Wednesday, February 16, 2011

Fertile imagination

After I planted the season’s first round of flowering baskets on the deck yesterday morning, I peered into the wilds of the side yard.  Despite annual attempts to tame the tangled overgrowth, the sunny swath looks much like it did when Derek and I moved in eight years ago.

When we first toured this home, I fell in love with the coastal landscape as much as the layout.  The house sits at the edge of a sandy salt marsh, surrounded by live oaks, palmettos and loblolly pines.  The thriving mix of fuchsia oleanders and crape myrtles seemed exotic compared to our first midwestern garden. 

I was accustomed to a calm palette of phlox, Shasta daisies and hydrangeas.  That first garden in Fishers had an established ease, offering up armfuls of casual bouquets and a delicate haze of Monarch butterflies.

Island gardening lured me with the promise of something more wild and uncontrollable.  The fantasy of a “Coastal Living” magazine garden, impervious to sea breezes, grazing deer or my own general ineptitude. 

However, after years of severing tenacious vines and thrashing around in prickly undergrowth, I’ve realized my relationship with this intimidating plot is much like settling into reality after the steamy intensity of new romance.  The quirks that were so alluring in the beginning are the same qualities that now make me want to toss in the trowel.
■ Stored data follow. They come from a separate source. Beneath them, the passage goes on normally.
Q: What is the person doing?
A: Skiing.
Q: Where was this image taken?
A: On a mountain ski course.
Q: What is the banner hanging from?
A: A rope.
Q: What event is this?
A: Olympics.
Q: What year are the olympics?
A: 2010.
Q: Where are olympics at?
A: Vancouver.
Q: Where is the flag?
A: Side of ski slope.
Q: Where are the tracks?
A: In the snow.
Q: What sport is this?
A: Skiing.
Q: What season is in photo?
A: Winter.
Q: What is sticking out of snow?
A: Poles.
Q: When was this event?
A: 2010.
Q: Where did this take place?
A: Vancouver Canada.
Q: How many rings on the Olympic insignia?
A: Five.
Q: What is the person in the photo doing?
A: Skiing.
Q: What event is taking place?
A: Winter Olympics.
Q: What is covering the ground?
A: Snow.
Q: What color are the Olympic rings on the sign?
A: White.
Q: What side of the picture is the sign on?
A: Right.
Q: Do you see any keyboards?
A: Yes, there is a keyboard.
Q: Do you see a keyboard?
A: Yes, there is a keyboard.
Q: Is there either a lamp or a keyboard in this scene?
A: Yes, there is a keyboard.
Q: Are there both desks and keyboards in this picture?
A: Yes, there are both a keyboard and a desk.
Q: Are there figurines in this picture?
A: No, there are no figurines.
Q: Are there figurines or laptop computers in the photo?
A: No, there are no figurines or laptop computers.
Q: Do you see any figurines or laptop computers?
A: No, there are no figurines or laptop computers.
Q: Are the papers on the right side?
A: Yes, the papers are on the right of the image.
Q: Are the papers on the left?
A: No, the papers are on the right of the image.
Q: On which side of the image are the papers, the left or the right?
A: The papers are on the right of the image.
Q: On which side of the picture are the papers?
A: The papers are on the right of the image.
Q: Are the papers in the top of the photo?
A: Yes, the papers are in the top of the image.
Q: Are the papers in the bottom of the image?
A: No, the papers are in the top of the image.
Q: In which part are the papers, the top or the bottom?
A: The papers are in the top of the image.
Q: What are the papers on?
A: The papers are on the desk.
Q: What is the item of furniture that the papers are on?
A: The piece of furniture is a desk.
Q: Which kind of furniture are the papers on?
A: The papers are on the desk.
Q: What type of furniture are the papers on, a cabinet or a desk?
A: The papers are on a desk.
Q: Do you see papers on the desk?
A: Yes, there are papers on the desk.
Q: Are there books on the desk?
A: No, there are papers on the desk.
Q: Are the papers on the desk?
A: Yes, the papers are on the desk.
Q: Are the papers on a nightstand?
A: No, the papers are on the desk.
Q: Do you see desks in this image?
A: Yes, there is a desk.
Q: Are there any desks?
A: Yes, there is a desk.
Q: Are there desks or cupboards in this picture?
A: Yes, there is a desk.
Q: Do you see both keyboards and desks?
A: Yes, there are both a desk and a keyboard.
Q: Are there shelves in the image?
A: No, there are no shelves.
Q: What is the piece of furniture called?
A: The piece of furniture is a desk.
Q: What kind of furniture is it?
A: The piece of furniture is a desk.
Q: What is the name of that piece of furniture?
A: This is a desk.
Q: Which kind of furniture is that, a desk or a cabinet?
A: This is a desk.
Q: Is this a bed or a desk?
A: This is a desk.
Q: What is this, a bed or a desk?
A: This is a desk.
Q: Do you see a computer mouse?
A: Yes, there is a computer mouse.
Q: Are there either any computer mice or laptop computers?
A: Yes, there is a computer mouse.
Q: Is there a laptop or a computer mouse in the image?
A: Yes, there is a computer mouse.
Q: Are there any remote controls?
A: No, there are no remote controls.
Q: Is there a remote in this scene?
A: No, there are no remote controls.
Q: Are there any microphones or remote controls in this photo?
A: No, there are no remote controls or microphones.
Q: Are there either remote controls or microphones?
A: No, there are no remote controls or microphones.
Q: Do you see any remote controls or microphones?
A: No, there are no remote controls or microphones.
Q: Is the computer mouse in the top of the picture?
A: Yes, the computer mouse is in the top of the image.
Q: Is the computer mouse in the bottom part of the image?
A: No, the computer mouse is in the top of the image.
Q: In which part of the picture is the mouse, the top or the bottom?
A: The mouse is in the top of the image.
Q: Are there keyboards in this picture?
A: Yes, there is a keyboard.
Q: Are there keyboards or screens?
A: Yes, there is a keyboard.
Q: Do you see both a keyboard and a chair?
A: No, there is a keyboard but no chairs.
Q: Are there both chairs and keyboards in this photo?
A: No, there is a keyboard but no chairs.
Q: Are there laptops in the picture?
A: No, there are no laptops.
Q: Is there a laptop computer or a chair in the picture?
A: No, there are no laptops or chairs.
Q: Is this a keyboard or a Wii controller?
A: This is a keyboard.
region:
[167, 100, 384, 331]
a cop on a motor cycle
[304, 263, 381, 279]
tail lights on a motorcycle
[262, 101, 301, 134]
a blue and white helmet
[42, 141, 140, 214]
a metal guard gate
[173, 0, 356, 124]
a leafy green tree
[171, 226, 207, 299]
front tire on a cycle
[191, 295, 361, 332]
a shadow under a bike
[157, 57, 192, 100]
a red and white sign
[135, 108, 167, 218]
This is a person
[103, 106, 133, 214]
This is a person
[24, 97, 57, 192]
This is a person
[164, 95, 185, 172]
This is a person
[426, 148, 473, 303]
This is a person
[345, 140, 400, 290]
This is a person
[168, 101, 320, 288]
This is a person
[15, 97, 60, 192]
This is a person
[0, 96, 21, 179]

This garden wears my heart on its leaves.  I’m aware that its current chaotic state reflects more about my frame of mind than I care to admit.  I, too, could use a dose of new direction, learn to cultivate patience with imperfection, and crop the choked branches of my internal landscape to make room for possibilities. 

When I think back to the Fishers garden,  I tend to discount all of the months I spent on my knees, elbow-deep in the earth, churning and flailing long past twilight.  I neglect to give myself credit for showing up and digging in, no matter what the weather.  I forget that I left that garden – and the life attached to it – for a reason.    

By now, I know enough to tend to the dreams curling out of a long-buried fertile imagination.  I still may not be able to get a garden to grow this season.  But there is always the chance that the garden will grow me instead.